• _Problem requirements_
Pull each line containing "nose" out of the data and copy it.

• _Records shown_

_ _ _ _ _

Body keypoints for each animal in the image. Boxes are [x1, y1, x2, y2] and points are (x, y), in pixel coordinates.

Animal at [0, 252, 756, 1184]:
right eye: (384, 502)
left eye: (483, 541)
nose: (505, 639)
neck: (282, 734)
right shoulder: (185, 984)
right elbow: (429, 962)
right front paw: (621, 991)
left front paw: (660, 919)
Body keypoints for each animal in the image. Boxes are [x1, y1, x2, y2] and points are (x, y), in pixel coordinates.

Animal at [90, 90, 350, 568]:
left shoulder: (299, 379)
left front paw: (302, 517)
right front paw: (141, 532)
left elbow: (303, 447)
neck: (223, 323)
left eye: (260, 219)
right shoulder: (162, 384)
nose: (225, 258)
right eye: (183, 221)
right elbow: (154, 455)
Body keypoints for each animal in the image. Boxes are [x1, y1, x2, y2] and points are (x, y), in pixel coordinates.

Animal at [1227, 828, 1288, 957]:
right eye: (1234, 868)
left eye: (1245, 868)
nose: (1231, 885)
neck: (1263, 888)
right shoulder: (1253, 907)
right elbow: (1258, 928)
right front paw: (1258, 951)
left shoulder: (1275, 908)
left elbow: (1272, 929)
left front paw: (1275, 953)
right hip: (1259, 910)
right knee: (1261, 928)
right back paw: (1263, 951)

_ _ _ _ _

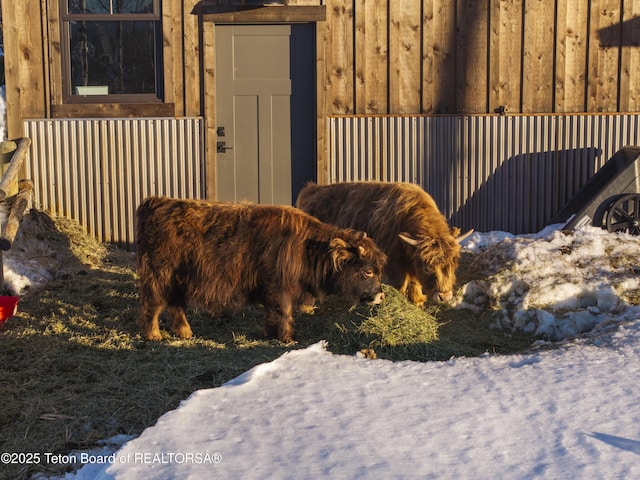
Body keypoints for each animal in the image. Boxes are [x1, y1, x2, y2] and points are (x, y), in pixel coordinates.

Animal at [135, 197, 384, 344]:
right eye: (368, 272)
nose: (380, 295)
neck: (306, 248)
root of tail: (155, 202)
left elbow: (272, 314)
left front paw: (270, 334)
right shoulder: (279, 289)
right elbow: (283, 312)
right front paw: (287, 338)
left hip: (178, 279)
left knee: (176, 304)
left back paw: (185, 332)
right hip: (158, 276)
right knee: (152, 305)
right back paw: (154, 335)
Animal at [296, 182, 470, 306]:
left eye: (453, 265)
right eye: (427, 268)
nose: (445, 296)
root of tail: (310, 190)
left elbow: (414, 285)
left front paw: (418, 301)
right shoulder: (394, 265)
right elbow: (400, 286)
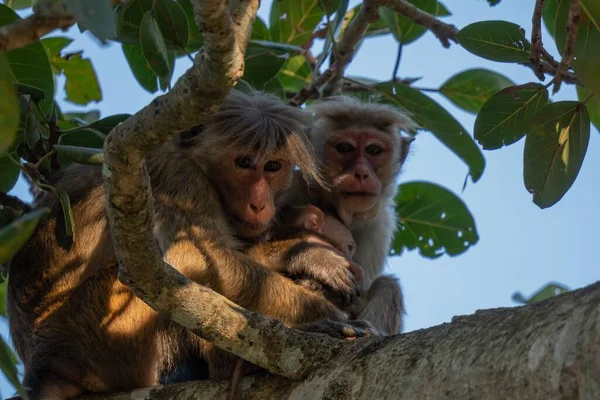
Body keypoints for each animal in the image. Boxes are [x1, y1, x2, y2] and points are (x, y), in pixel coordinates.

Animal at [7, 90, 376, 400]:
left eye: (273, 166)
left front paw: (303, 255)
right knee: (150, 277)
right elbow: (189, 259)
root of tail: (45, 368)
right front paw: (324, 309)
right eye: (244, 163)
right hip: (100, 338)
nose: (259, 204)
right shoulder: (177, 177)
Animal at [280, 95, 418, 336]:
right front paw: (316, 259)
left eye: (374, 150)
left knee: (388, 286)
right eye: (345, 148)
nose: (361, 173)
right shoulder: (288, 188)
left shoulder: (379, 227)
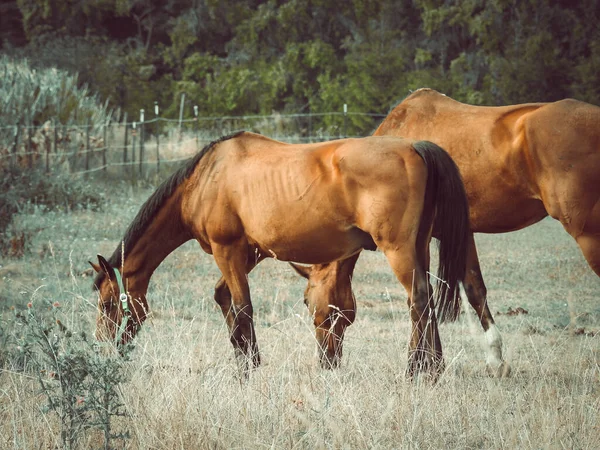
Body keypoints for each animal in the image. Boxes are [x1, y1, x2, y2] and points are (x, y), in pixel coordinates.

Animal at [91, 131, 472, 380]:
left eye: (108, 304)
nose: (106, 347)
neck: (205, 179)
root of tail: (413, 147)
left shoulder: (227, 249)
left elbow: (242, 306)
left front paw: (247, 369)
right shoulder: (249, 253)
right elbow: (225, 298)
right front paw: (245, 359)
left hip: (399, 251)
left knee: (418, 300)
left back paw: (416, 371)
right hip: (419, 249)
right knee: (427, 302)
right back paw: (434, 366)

_ _ _ _ _

• _Result_
nose: (505, 639)
nose: (225, 258)
nose: (1231, 885)
nose: (380, 295)
nose: (445, 296)
nose: (259, 204)
nose: (361, 173)
nose: (106, 347)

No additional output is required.